Looking at these modes of transport, I couldn't help thinking wasn't it only a little more than 100 years ago, travel was mainly by waterways in our country. In the virgin jungles, elephants helped move man and machinery.
Speed is of the essence and the vehicles more refined in this day and age. Up in the skies, fly our national carrier , MAS (Malaysia Airlines) and our world recognised budget airline, AirAsia , of whom I'm rightly proud of both.
For this blog, let's stay on terra firma!
Trishaw - the model here is from Parit Jawa, Muar, Johore. Its colours are green, red, yellow and black all being popular colours of the era.The seat is filled with coconut husks and two adult passengers can seat i it with one /two children too.
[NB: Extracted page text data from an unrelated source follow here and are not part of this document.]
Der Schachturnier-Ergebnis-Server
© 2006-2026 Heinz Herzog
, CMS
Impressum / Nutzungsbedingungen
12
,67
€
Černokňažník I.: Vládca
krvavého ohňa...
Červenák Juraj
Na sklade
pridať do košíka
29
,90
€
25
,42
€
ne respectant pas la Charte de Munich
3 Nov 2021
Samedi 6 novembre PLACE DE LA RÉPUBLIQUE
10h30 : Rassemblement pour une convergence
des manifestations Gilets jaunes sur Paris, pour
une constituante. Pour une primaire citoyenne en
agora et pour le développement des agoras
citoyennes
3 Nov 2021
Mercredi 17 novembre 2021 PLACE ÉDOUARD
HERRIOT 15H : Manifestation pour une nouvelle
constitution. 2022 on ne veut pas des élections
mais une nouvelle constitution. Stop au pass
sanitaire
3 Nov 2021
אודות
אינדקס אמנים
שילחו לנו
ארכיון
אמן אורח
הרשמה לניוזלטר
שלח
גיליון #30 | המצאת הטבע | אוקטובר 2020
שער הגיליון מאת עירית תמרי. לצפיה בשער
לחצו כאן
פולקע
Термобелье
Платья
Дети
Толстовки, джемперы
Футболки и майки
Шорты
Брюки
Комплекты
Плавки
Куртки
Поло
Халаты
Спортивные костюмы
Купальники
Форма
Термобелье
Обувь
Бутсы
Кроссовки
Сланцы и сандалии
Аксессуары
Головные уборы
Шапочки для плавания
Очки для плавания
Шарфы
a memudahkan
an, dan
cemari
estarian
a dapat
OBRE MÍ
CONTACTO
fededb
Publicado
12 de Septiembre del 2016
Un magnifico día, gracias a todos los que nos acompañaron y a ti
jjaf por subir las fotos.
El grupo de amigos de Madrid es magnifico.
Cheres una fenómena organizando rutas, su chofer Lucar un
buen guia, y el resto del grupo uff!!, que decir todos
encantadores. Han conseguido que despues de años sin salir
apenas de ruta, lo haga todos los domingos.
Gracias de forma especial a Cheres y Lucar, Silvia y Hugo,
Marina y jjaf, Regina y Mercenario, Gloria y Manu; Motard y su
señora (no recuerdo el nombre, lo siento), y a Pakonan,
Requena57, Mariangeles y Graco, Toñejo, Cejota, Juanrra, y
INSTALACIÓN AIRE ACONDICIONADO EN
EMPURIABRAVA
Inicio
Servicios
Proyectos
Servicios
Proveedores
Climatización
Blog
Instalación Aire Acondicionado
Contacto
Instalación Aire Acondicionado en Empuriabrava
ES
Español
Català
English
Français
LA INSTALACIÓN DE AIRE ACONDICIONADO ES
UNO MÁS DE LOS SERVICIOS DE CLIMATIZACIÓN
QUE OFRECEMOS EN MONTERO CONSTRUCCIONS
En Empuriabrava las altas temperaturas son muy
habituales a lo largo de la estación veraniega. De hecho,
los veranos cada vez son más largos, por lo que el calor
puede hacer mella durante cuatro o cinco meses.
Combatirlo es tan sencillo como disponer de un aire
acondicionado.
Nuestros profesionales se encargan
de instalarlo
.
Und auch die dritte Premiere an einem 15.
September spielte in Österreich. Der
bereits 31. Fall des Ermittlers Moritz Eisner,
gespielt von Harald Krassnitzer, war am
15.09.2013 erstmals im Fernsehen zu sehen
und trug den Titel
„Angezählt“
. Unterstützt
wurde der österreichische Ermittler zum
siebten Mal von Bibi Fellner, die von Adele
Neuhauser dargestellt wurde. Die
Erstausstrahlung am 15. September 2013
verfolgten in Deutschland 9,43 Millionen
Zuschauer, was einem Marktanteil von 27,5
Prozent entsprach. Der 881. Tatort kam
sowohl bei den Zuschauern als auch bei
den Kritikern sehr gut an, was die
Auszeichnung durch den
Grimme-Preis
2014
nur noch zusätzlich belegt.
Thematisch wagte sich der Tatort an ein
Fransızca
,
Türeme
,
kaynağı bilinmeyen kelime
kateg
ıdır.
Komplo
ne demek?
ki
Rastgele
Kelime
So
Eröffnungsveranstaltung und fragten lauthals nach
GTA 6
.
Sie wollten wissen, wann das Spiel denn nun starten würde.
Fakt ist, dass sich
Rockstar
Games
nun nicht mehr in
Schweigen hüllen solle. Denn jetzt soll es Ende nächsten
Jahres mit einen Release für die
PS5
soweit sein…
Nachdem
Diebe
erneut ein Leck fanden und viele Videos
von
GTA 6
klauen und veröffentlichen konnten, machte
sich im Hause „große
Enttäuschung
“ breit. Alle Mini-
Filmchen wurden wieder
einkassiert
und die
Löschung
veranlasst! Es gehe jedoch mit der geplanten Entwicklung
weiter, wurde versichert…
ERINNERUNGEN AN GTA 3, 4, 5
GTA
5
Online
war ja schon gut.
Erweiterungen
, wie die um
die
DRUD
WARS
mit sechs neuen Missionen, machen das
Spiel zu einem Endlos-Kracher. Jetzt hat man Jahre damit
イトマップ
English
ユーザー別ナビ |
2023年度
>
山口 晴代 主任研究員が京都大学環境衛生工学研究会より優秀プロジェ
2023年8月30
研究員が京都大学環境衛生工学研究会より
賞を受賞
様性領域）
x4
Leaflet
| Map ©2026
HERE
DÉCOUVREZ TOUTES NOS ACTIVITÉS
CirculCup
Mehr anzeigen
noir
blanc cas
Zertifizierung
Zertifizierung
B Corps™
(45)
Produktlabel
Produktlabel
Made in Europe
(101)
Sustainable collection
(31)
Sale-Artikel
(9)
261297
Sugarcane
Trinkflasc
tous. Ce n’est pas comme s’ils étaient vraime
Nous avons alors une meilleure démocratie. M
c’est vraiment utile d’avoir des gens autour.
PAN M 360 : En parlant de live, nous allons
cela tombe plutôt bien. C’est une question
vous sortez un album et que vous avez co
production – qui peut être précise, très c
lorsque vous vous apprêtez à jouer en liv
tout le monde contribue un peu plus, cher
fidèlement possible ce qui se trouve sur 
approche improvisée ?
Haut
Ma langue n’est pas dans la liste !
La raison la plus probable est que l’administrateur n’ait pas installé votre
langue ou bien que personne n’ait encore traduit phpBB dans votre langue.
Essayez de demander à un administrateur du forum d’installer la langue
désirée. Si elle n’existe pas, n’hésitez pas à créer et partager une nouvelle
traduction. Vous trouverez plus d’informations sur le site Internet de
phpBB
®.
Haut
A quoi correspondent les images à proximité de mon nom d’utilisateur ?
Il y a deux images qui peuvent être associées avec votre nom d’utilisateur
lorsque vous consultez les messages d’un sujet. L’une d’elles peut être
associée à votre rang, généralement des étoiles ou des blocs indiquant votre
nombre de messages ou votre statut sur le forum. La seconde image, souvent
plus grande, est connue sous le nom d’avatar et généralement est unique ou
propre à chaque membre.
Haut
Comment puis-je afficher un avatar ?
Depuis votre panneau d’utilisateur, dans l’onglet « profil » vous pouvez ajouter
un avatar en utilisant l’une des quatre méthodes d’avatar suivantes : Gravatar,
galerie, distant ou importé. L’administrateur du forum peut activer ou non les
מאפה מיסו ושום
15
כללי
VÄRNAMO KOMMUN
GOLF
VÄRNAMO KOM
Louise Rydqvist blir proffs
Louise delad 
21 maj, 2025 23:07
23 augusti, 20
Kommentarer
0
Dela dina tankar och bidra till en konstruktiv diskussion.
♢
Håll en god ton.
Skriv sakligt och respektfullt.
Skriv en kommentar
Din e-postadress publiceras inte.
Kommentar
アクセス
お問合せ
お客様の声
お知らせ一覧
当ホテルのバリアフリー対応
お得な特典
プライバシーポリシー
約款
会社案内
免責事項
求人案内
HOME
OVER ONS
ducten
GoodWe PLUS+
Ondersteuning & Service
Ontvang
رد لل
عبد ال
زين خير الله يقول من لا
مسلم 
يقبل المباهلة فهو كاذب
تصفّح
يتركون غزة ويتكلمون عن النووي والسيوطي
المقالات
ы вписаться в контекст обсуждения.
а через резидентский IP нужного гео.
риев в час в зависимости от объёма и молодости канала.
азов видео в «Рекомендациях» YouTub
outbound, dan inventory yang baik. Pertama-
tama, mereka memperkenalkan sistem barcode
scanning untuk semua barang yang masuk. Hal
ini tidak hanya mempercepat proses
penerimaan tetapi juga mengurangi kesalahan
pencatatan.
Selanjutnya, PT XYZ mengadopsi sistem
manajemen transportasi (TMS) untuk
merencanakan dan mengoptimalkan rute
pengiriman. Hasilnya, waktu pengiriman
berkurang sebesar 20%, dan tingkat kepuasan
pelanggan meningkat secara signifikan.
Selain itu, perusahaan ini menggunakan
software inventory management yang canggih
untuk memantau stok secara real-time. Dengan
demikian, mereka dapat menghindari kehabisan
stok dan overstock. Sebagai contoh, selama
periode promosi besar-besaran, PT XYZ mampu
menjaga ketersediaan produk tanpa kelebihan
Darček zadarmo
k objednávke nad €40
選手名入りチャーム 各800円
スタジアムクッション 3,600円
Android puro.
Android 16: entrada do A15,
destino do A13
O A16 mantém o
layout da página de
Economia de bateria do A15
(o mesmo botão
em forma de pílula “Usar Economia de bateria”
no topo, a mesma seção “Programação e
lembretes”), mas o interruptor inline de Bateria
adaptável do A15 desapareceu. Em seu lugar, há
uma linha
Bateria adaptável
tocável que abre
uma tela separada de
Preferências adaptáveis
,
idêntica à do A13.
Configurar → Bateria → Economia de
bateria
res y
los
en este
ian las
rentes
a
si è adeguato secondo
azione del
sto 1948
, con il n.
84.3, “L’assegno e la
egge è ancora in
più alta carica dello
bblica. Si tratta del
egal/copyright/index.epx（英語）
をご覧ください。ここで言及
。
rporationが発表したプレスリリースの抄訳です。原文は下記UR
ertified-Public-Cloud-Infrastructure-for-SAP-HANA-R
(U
The hood is made of canvas and it can be opened or closed depending on the weather conditions.
How can I forget the free rides that I used to hitch from two friends who had trishaws to take them to school? At times, with my friends, I piled in front of them among the school wicker bags and merrily we were on our way , thanks to the hard working driver of theirs.
The Austin Seven was built by British carmaker, Sir Herbert Austin (1866-1941). It was manufactured in 1935 and the Seven set the standard for the European small car for more than a decade. It hit its high water mark in annual sales (27,280) 13 years after its introduction.
Proton Saga car, 1.3 litre was the first of 30 cars made during a test-run. It made history as the first Malaysian car on Thursday,18 April,1985, 2.30 pm. It was donated by PROTON. YBhg. Tan Sri Dato Jamal bin Jan, Chairman of PROTON (Perusahan Otomobil Nasional Bhd) handed the car to the Minister of Culture, Youth and Sports, Datuk Dr Sulaiman bin Haji Daud on 15 Aug , 1985.
Johore Horse Cart - the Chinese community in Maharani, Johore used it in the 1990s for their daily activities. It was drawn by a pony to transport passengers. Imagine, it cost a mere RM0.05 for a 1.6 km trip !!
Melaka Bullock cart - It has been in existence since the Sultanate days of Malacca in the 15th century AD. With trade, it was introduced by the traders from India. Today, it is the accepted traditional symbol of the state. The bullocks cover 8 km in half an hour.
Nowadays the bullock cart can be seen in parades or even in hotels, shopping complexes where they are reminiscent of the days of yore.
For some nostalgia, I couldn't help digging among old photo albums to share with my readers these pictures.
The Morris Minor 1000 was a popular British - made car. It was the successor to the protototype known as the Morris Mosquito. Seen here is the 4 door Morris Minor 1000 in the porch of my husband's house in the 60s. My mum -in - law bought it from a British planter in 1960. It was cream in colour and later sprayed black. She used to drive it around town for her meetings and was recognised in this car! In the 1990s the Morris Minor was sold off.